Robert Leeming, who is 36, has pleaded guilty to second-degree murder in the death of Jasmine Lovett and not guilty to second-degree murder in the death of 22-month-old Aliyah Sanderson.

The mother and toddler were reported missing in April of 2019 after they didn’t show up for a family dinner.

Court heard this week that Leeming was befriended by two undercover officers, who told him they had retrieved a bag of evidence from a nosy neighbour.

They offered to help him with his problems — including removing the bodies of Lovett and her daughter, who were in a shallow grave under a pile of mulch and branches in a day-use area west of Calgary.

One of the officers testified that Leeming knew exactly where the bodies were.

The officer said they went to the area in the early morning of May 6, 2019, and walked a short distance on foot.

“I said, ‘OK, where to?’ And (Leeming) goes, ‘You’re looking at it.’ And he points down. And underneath and against my left foot were branches and a pile,” said the officer.

“(Leeming) goes and he grabs a branch and lifts it up as if to prove what’s underneath all these branches. As he does that, I see a small bit of blue that I believe to be the moving blankets.”

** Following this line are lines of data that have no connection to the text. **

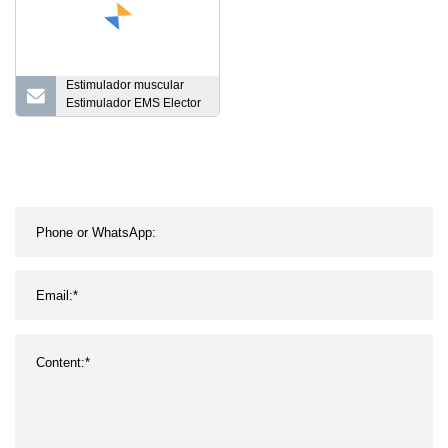
Estimulador muscular
Estimulador EMS Elector
Muscle Aprieta la
máquina para aliviar el
dolor de piernas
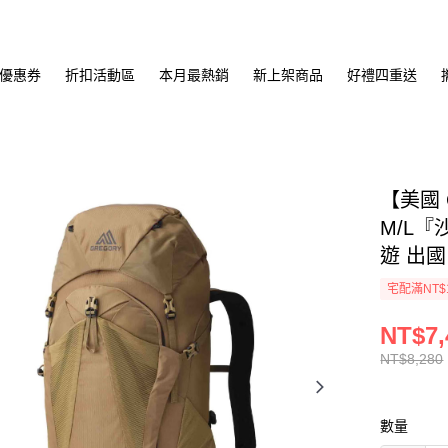
優惠券
折扣活動區
本月最熱銷
新上架商品
好禮四重送
【美國 
M/L『
遊 出國
宅配滿NT$
NT$7,
NT$8,280
數量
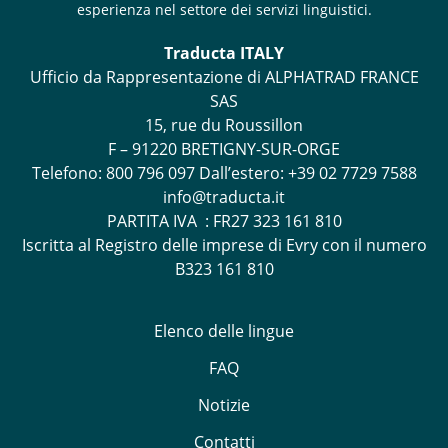
esperienza nel settore dei servizi linguistici.
Traducta ITALY
Ufficio da Rappresentazione di ALPHATRAD FRANCE
SAS
15, rue du Roussillon
F – 91220 BRETIGNY-SUR-ORGE
Telefono:
800 796 097
Dall’estero: +39 02 7729 7588
info@traducta.it
PARTITA IVA : FR27 323 161 810
Iscritta al Registro delle imprese di Evry con il numero
B323 161 810
Elenco delle lingue
FAQ
Notizie
Contatti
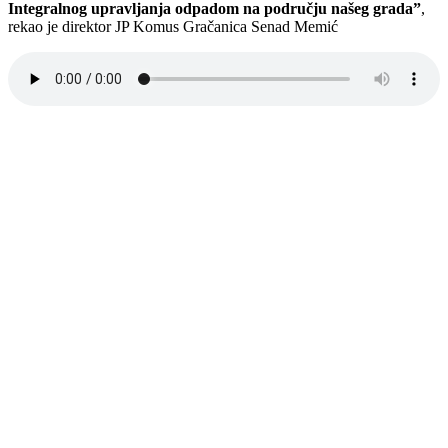
Integralnog upravljanja odpadom na području našeg grada”
,
rekao je direktor JP Komus Gračanica Senad Memić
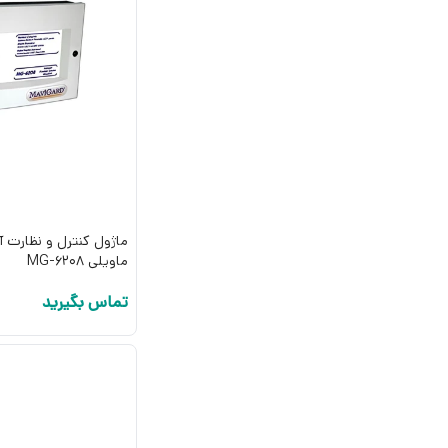
ماژول کنترل و نظارت 
ماویلی MG-6208
تماس بگیرید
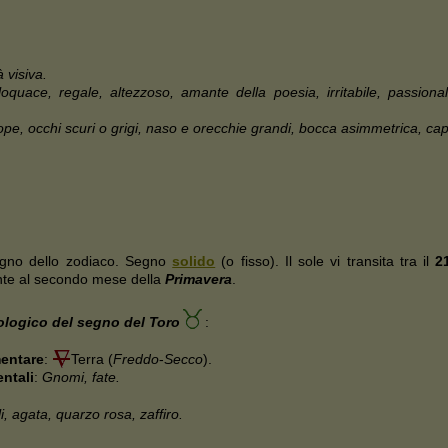
à visiva.
loquace, regale, altezzoso, amante della poesia, irritabile, passio
e, occhi scuri o grigi, naso e orecchie grandi, bocca asimmetrica, capell
gno dello zodiaco. Segno
solido
(o fisso). Il sole vi transita tra il
2
nte al secondo mese della
Primavera
.
rologico del segno del Toro
:
mentare
:
Terra (
Freddo
-
Secco
).
entali
:
Gnomi, fate.
, agata, quarzo rosa, zaffiro.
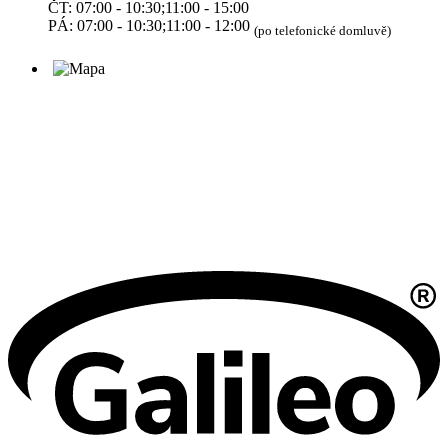
ČT: 07:00 - 10:30;11:00 - 15:00
PÁ: 07:00 - 10:30;11:00 - 12:00
(po telefonické domluvě)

Investigators previously testified that the mother and child were doused in gasoline and wrapped in blue blankets before they were covered in dirt, mulch and branches.

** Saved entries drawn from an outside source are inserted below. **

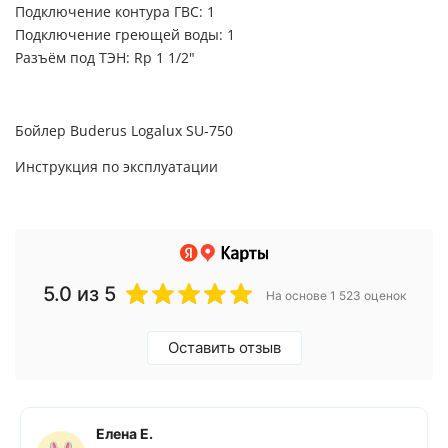
Подключение контура ГВС: 1
Подключение греющей воды: 1
Разъём под ТЭН: Rp 1 1/2"
Бойлер Buderus Logalux SU-750
Инструкция по эксплуатации
5.0
из 5
На основе 1 523 оценок
Оставить отзыв
Елена Е.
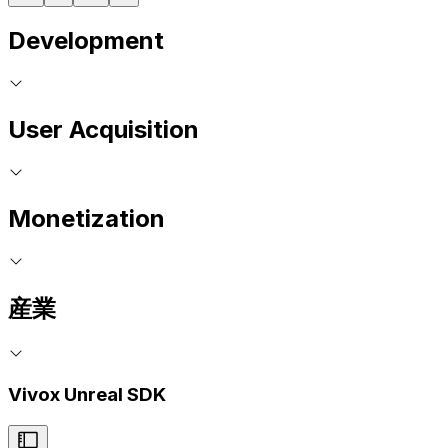
Development
User Acquisition
Monetization
産業
Vivox Unreal SDK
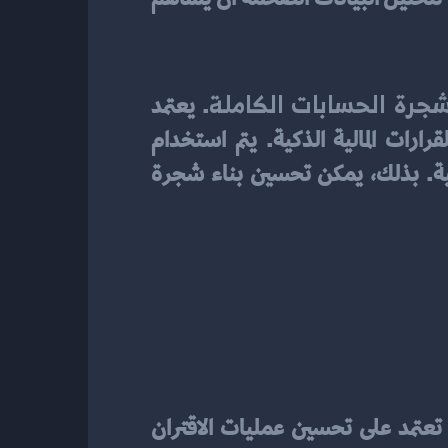
رة الحسابات الكاملة
. يعتمد 
استخدام الذكاء الصناعي على تدريب الأنظمة على القدرة على التعلم والتكيف واتخاذ القرارات المالية الذكية. يتم استخدام 
خوارزميات الذكاء الصناعي لتحليل البيانات المالية واكتشاف الأنماط وتوجيه العمليات المالية. بذلك، يمكن تحسين بناء شجرة 
. فهي تعتمد على تحسين عمليات الاقتران 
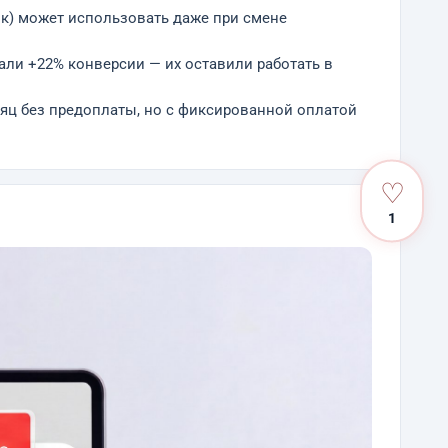
ик) может использовать даже при смене
ли +22% конверсии — их оставили работать в
яц без предоплаты, но с фиксированной оплатой
♡
1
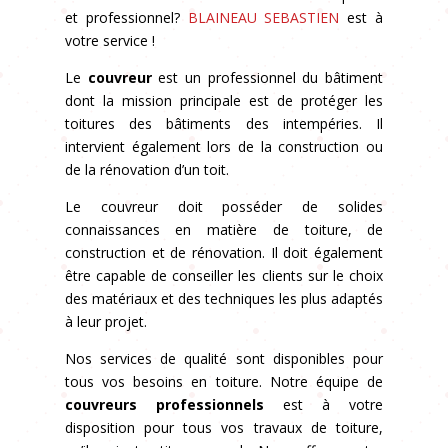
et professionnel?
BLAINEAU SEBASTIEN
est à
votre service !
Le
couvreur
est un professionnel du bâtiment
dont la mission principale est de protéger les
toitures des bâtiments des intempéries. Il
intervient également lors de la construction ou
de la rénovation d’un toit.
Le couvreur doit posséder de solides
connaissances en matière de toiture, de
construction et de rénovation. Il doit également
être capable de conseiller les clients sur le choix
des matériaux et des techniques les plus adaptés
à leur projet.
Nos services de qualité sont disponibles pour
tous vos besoins en toiture. Notre équipe de
couvreurs professionnels
est à votre
disposition pour tous vos travaux de toiture,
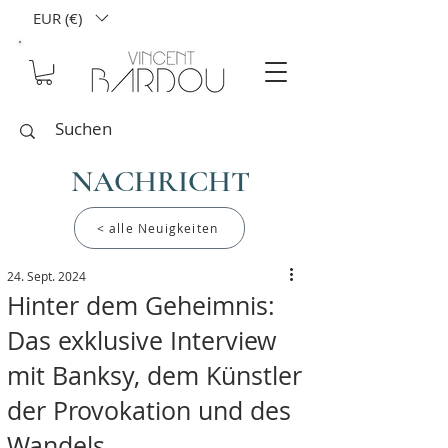
EUR (€)
NACHRICHT
< alle Neuigkeiten
24. Sept. 2024
Hinter dem Geheimnis:
Das exklusive Interview
mit Banksy, dem Künstler
der Provokation und des
Wandels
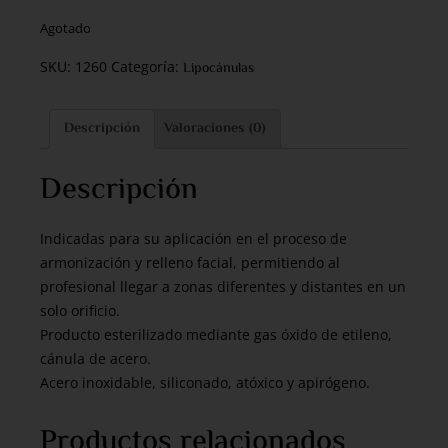
Agotado
SKU:
1260
Categoría:
Lipocánulas
Descripción
Valoraciones (0)
Descripción
Indicadas para su aplicación en el proceso de
armonización y relleno facial, permitiendo al
profesional llegar a zonas diferentes y distantes en un
solo orificio.
Producto esterilizado mediante gas óxido de etileno,
cánula de acero.
Acero inoxidable, siliconado, atóxico y apirógeno.
Productos relacionados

The trial also heard that Lovett had skull fractures and was shot in the head. Aliyah died of blunt force head trauma.

The officer said Leeming boasted about steps he had taken to hinder a possible police investigation — including hiding wads of raw bacon around his house to throw off cadaver dogs and filling the back of his car with mulch.

“Well, mulch is death, right? So it smells like death,” Leeming told the officers in a tape recording played in court.

“You cleaned that car up good?” asked the undercover officer.

“Oh, yeah,” he replied.

The officer said Leeming also expressed relief that his 2014 Mercedes seized by police was an older model.

“It’s funny ’cause they were telling me the Mercedes, they pretty much can hook up to the computer in the car and know exactly where I’ve been,” Leeming said with a laugh.

“It’s too old a car. If it was an ’18, then I’d be in jail.”

The prosecution was expected to wrap up its case Friday.